An oral formulation, marketed as Gleevec by Novartis, is approved to treat certain types of cancer. A Novartis-sponsored Phase 3 trial (NCT00902174) tested this oral version in PAH patients. It had a beneficial effect on exercise capacity and vascular function, but caused serious side effects and was deemed to have an unacceptable safety profile.
AER-901 is an inhaled version of imatinib, delivered directly into the lungs via a handheld inhalation device called a nebulizer that turns liquid medicine into a mist that can be inhaled.
By targeting the medication right where it’s needed and avoiding broad systemic exposure, Aerami believes it will offer Gleevec’s therapeutic benefits and minimize the side effects.
Phase 1 trial results of inhaled imatinib
Preclinical data indicates the therapy reached about 10 times higher concentrations in the lungs than the oral formulation in a rat model of pulmonary hypertension, meaning about a tenfold lower dose of the inhaled formulation may be required for therapeutic effect.
The Phase 1 trial (NCT04903730) enrolled 84 healthy volunteers, ages 18-60, at a single site in Australia to test the safety of single or multiple doses of AER-901 (5-80 mg) against a placebo. It also compared AER-901 to oral imatinib and evaluated single or twice daily dosings of AER-901 against a placebo.
AER-901 was found to be generally well tolerated with mostly mild side effects. Low rates of gastrointestinal and systemic side effects were observed.
The therapy was rapidly absorbed, consistent with preclinical studies, and had a distinct absorption profile from oral imatinib. AER-901 was well-distributed in the lungs and wasn’t associated with the medicine being inadvertently swallowed that could lead to systemic exposure.

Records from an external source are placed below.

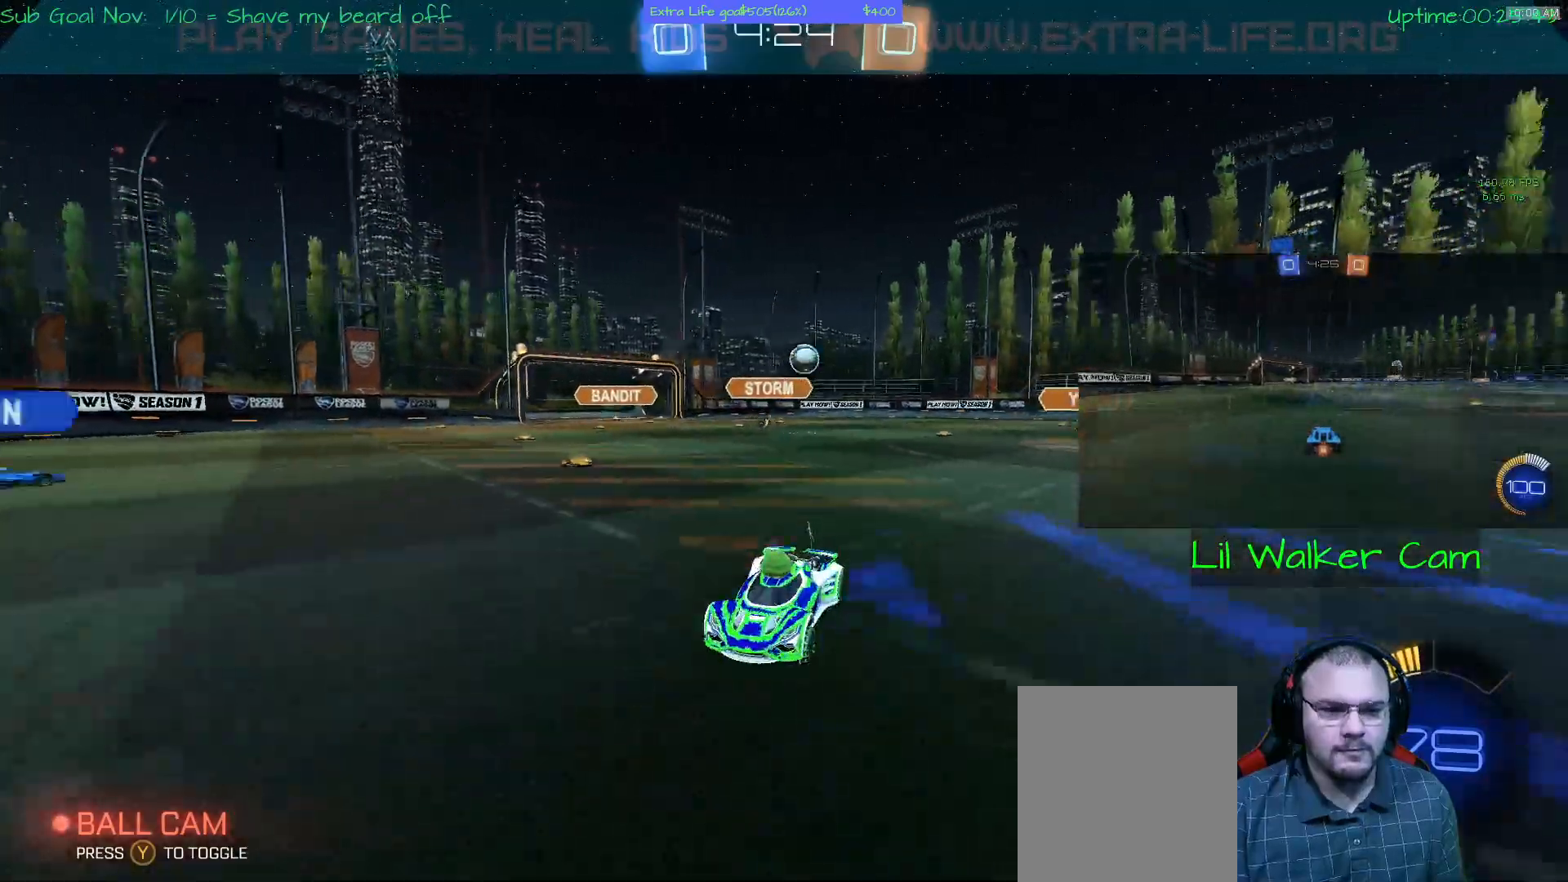
{"dt_ms": 500, "buttons": [], "left_stick": "up-left", "events": [[33, "left_stick", "up-left"]]}
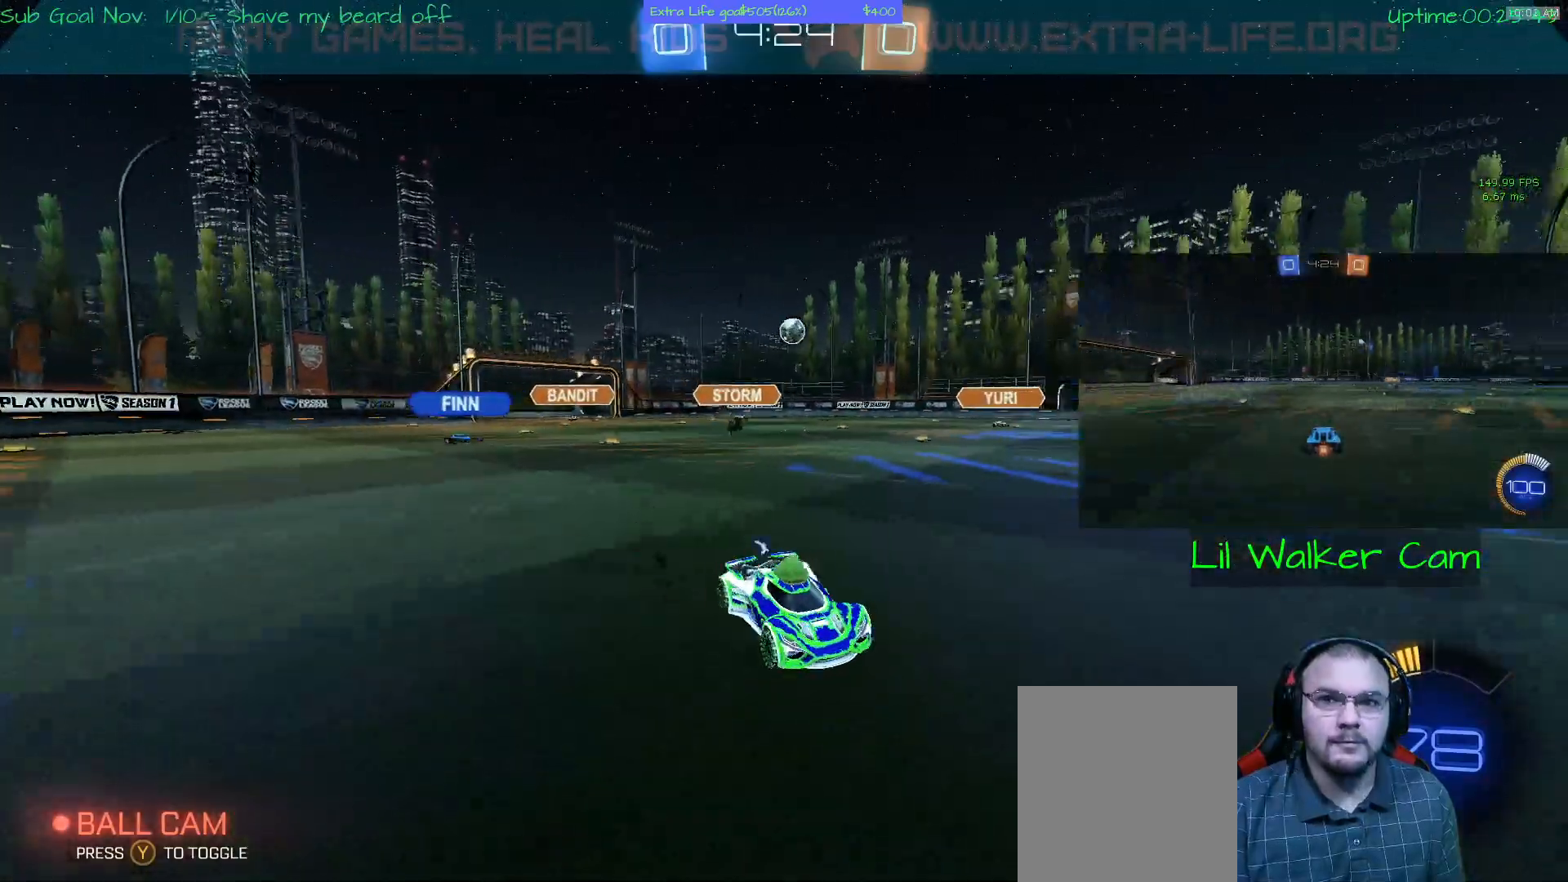
{"dt_ms": 500, "buttons": [], "left_stick": "center", "events": [[67, "B", "down"], [133, "B", "up"], [167, "left_stick", "up"], [200, "B", "down"], [367, "B", "up"], [400, "left_stick", "center"]]}
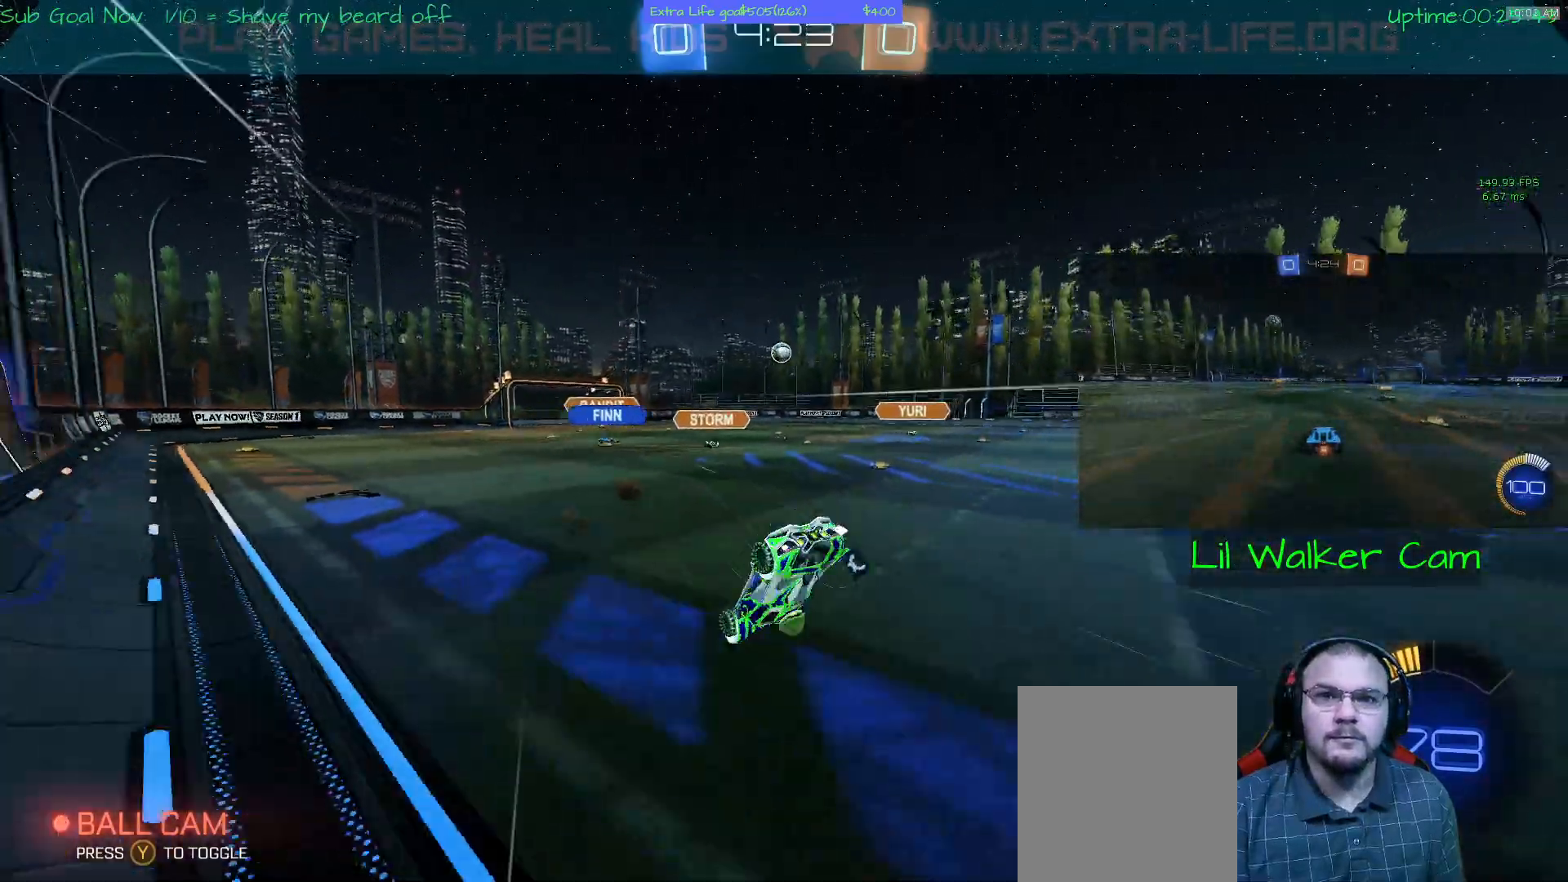
{"dt_ms": 500, "buttons": [], "left_stick": "center", "events": []}
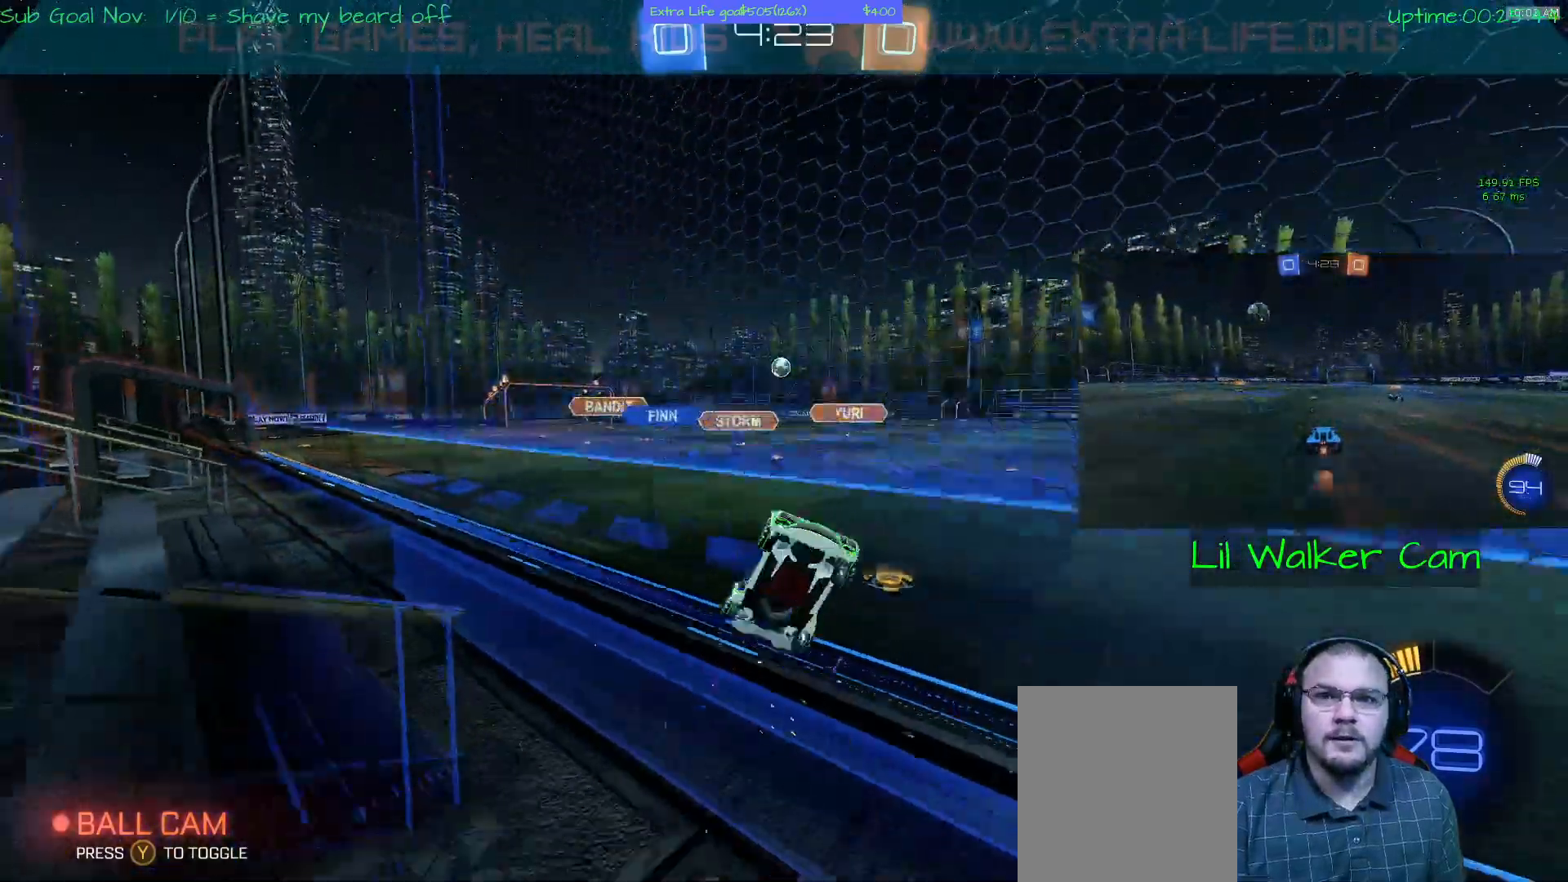
{"dt_ms": 500, "buttons": [], "left_stick": "left", "events": [[133, "left_stick", "left"]]}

“These data are consistent with our hypothesis that AER-901 has the potential to achieve efficacy with improved safety and tolerability relative to oral imatinib and we believe that they strongly support the design of our planned platform Phase 2 trial, uniPHied,” Burgess said.
In uniPHied, PAH or PAH-ILD patients will be randomly assigned to AER-901 or a placebo, delivered twice daily via a nebulizer. The main goal is to assess the percentage reduction in pulmonary vascular resistance, a measure of the resistance to blood flow in the vessels of the lungs, after about six months.
The company also plans to open a long-term extension study wherein all participants will continue receiving AER-901 after completing the main trial. AER-901 currently holds orphan drug status in the U.S., a designation intended to speed clinical development by offering financial incentives and regulatory support.